Säure fördert den Alkoholabbau, Salz ersetzt verlorene Mineralstoffe und scharfe Gewürze regen die Verdauung an. Beginnen sollten Sie den Tag mit viel Mineralwasser, weil der Alkohol Ihnen jede Menge Flüssigkeit entzogen hat. Sollten Sie auf einen Kaffee bestehen, dann einen Espresso mit reichlich Zitronensaft.
Säure, Salz, Scharfes und viel, viel Wasser konsumieren
Diese Kombination dämpft das Schmerzempfinden. Ein altes Hausrezept, das ich in Frankreich kennenlernte, ist die berühmte „Pariser Zwiebelsuppe“. Und zwar eine mit reichlich Käse überbacken. Die Zwiebel beruhigt den Magen, die Rindfleischbrühe fördert den Alkoholabbau.
Wer das nicht mag, kann sich mit sauren Gurken, eingelegten Heringen mit Pellkartoffeln, hartgekochten Eiern, Fleischsalat, aber auch mit einem üppigen Sauerkrauttopf mit salzigen Rippchen zurück ins Leben essen. Artischocken oder Artischockensaft unterstützen die Entgiftung des Körpers. Jeder hat da noch seine zusätzlichen Methoden, auf die er schwört. Immer wieder höre ich, die Schläfen mit Minze oder Menthol einzureiben, helfe. Achtung: Vermeiden Sie Marmeladenbrötchen am Morgen. Auch kein Kuchen oder süße Croissants. Zucker verschlimmert den Kater. Geben Sie dem Kater Säure, Salz und Scharfes.
Wenn dann die ersten Maßnahmen greifen, ab an die frische Luft. Machen Sie einen ausgedehnten Spaziergang, atmen sie viel Sauerstoff ein. Aber kehren Sie besser nicht in die nächsten Kneipe ein.
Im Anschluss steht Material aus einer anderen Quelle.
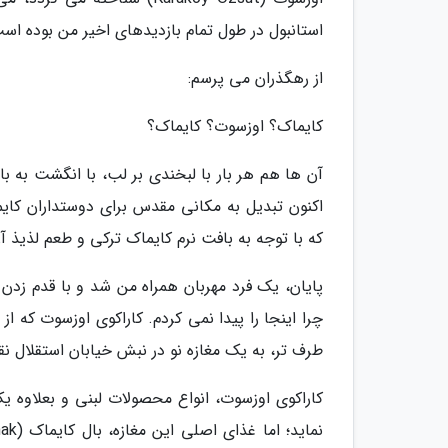
استانبول در طول تمام بازدیدهای اخیر من بوده اس
از رهگذران می پرسم:
کایماک؟ اوزسوت؟ کایماک؟
آن ها هم هر بار با لبخندی بر لب، با انگشت به با
اکنون تبدیل به مکانی مقدس برای دوستداران کای
که با توجه به بافت نرم کایماک ترکی و طعم لذیذ آن
پایان، یک فرد مهربان همراه من شد و با قدم زدن د
طرف تر، به یک مغازه نو در نبش خیابان استقلال ن
کاراکوی اوزسوت، انواع محصولات لبنی و بعلاوه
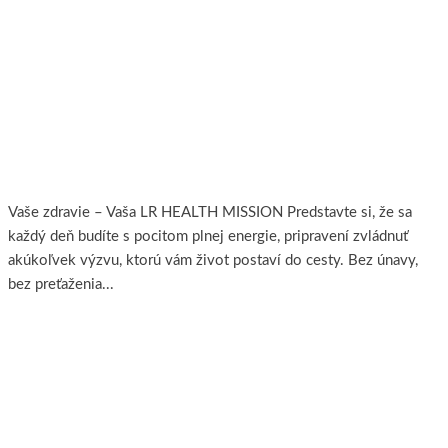
Kľúč k energii, výkonu a dlhovekosti
Vaše zdravie – Vaša LR HEALTH MISSION Predstavte si, že sa
každý deň budíte s pocitom plnej energie, pripravení zvládnuť
akúkoľvek výzvu, ktorú vám život postaví do cesty. Bez únavy,
bez preťaženia...
Viac..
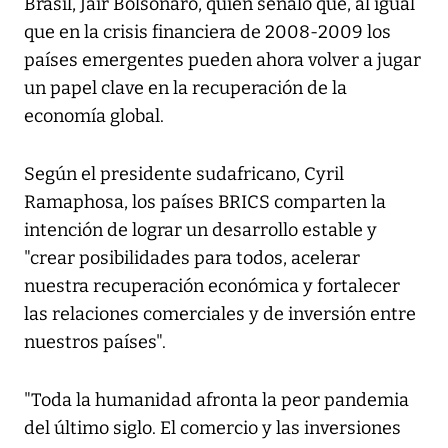
Brasil, Jair Bolsonaro, quien señaló que, al igual
que en la crisis financiera de 2008-2009 los
países emergentes pueden ahora volver a jugar
un papel clave en la recuperación de la
economía global.
Según el presidente sudafricano, Cyril
Ramaphosa, los países BRICS comparten la
intención de lograr un desarrollo estable y
"crear posibilidades para todos, acelerar
nuestra recuperación económica y fortalecer
las relaciones comerciales y de inversión entre
nuestros países".
"Toda la humanidad afronta la peor pandemia
del último siglo. El comercio y las inversiones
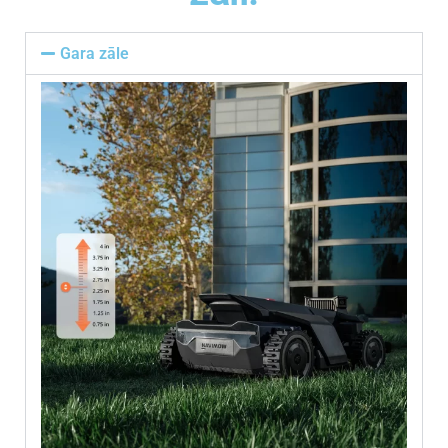
Gara zāle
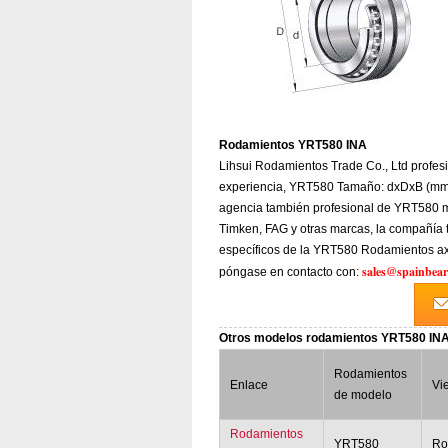
Rodamientos YRT580 INA
Lihsui Rodamientos Trade Co., Ltd profe
experiencia, YRT580 Tamaño: dxDxB (mm)
agencia también profesional de YRT580 m
Timken, FAG y otras marcas, la compañía 
específicos de la YRT580 Rodamientos axi
sales@spainbear
póngase en contacto con:
Otros modelos rodamientos YRT580 IN
Rodamientos
Enlace
Vi
de modelo
Rodamientos
YRT580
Ro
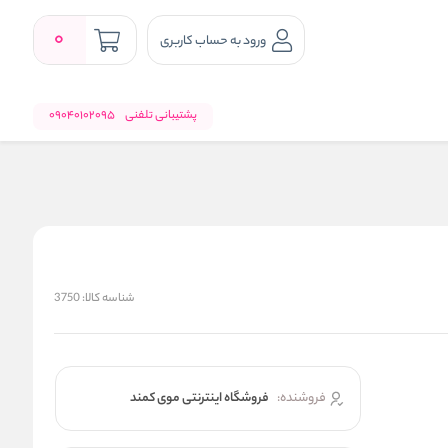
0
ورود به حساب کاربری
پشتیبانی تلفنی
09040102095
شناسه کالا:
3750
فروشنده:
فروشگاه اینترنتی موی کمند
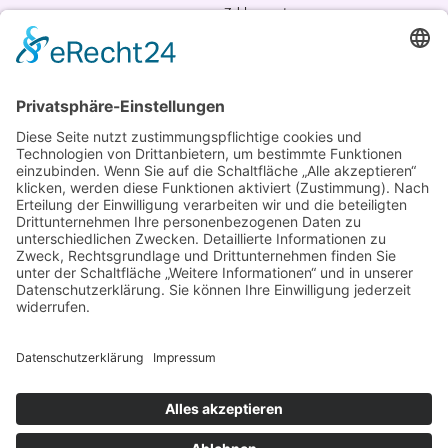
Zahlungsarten
AGB
VERTRAG WIDERRUFEN
ADRESSE
Randstr. 28
47804 Krefeld
+49 176 58266120
+49 176 58266120
+48 609 953 066
info@kotarek.com
partner@kotarek.com B2B / Dropshipping
Verpackungsregister LUCID: DE2926643562464
Copyright ©2026 Kotarek. All rights reserved.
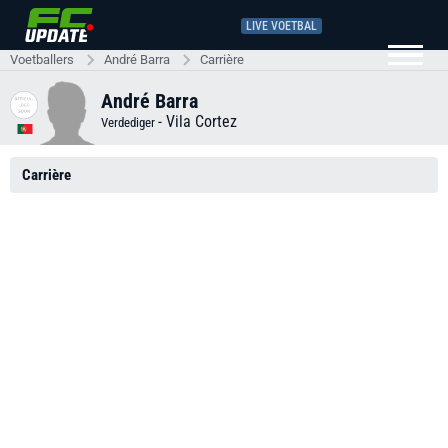
LIVE VOETBAL
Voetballers
André Barra
Carrière
André Barra
-
Vila Cortez
Verdediger
Carrière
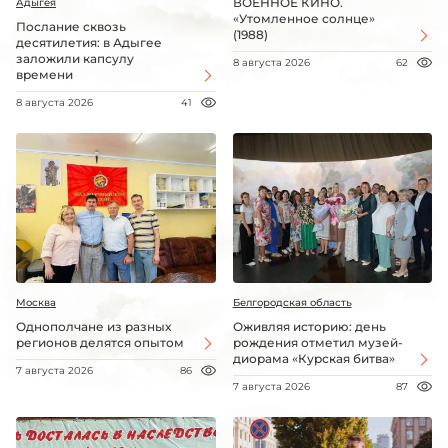
ВОЕННОЕ КИНО.
Адыгея
«Утомленное солнце»
Послание сквозь
(1988)
десятилетия: в Адыгее
заложили капсулу
8 августа 2026
62
времени
8 августа 2026
41
Москва
Белгородская область
Однополчане из разных
Оживляя историю: день
регионов делятся опытом
рождения отметил музей-
диорама «Курская битва»
7 августа 2026
86
7 августа 2026
87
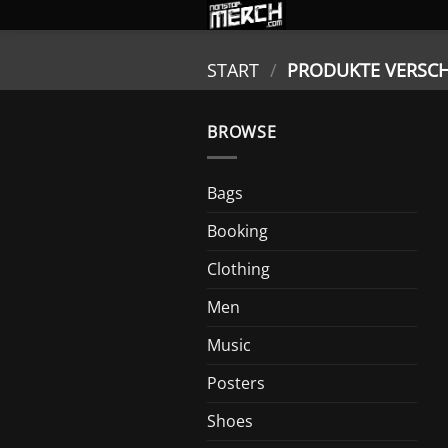
Zum
Inhalt
springen
START
/
PRODUKTE VERSCH
BROWSE
Bags
Booking
Clothing
Men
Music
Posters
Shoes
Mein Freund Serge beispielsweise nimmt gern an solchen Kneipentreffen teil. Da er abends schon allzu früh schlummert, fühlt er sich morgens bereits fit genug, um an Ausnahmetagen wie Faasend in einer Kneipe am St. Johanner Markt die nächste Fete vorzubereiten.
Damit legt er die Grundlage für ein weiteres schnelles Ende des Tages. Denn er sagt: „Also, ich muss mich bei allen mal entschuldigen, dass ich gestern so früh weg war. Herr Wirt, machen Sie die erste Runde auf mich.“ •
Rolf Klöckner ist Ehrenmitglied des Europäischen Instituts für Lebensmittel- und Ernährungswissenschaften. Entscheidend für die Ernennung waren seine langjährigen und erfolgreichen Bemühungen, Kindern das Kochen als grundlegende Kulturtechnik zu vermitteln.